One wonders how long it's going to take to drag some of them, kicking and screaming, finally, into the 16th century. And, quite frankly, one is not optimistic.

6 comments:

Jonathan Dresner said...

Nice diagrams. I've been teaching the cosmology stuff in World History for some time, and I've never been sure what an "epicycle" was exactly, so I'm grateful.
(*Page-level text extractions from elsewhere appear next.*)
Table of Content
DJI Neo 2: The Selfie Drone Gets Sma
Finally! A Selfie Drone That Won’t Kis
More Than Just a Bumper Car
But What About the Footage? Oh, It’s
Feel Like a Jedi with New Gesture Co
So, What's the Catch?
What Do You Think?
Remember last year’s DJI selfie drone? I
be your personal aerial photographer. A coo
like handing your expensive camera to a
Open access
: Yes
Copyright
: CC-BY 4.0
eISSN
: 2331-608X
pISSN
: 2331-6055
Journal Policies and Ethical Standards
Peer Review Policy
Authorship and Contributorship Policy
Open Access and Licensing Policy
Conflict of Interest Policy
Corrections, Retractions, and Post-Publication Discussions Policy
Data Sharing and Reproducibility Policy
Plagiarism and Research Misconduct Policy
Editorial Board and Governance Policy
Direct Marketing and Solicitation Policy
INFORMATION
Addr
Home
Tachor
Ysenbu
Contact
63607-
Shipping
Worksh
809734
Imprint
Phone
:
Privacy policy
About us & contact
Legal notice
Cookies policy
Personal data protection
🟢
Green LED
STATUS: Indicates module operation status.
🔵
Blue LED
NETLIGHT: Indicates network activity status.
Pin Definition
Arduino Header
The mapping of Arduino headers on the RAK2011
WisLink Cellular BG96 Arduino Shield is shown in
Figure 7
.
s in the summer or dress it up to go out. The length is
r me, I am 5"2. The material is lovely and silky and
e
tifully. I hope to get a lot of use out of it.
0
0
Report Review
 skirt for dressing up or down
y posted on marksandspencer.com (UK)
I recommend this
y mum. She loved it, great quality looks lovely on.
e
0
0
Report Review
I would point out, though, that the ID folks (particularly the hardcore creationists) look at evolutionary theory in much the same way. All science, ultimately, is trying to make the best sense possible of the data, and sometimes we adjust and fudge the theories, and sometimes we figure out there's a grander different theory that works better. It's all messy. Doesn't mean that it's all the same, of course, but it does make it hard to make strong points against someone like ID just because the theory is messy.

CC said...

Perhaps ... perhaps ... but I would argue that there are at least a couple, significant, qualitative differences between the two approaches. Stay tuned.

Jonathan Dresner said...

I agree: I'm not your target audience, though. I'm just trying to keep you from taking stands which can be used against you.

CC said...

I was prepared to wax eloquent on this topic but, for the sake of brevity, one can dismiss both the epicycles and Morris' apologetics for flood geology in a very simple way -- there's no reason to introduce the additional complexity of either of these when you already have a simple explanation for both of them.

There is no value to epicycles since, in effect, they're a solution to something which isn't a problem. If one just accepts a heliocentric system, all of the alleged issues vanish.

Similarly, one can blow off Morris' apologetics by trivially pointing out that, once one accepts a very old earth, everything becomes explainable.

It's certainly true that science can be messy at times. But that's not the same thing as proposing a messy solution simply because you've taken a perfectly acceptable, simple and elegant solution and deliberately rejected it on ideological grounds.

CC said...

Now, now ... I deleted the previous comment since I felt it crossed the line of civil discourse. Let's keep it relatively polite here, folks.

Ahistoricality said...

I read this discussion of the problem (for devoted fans) of continuity in fictional universes and thought of this discussion.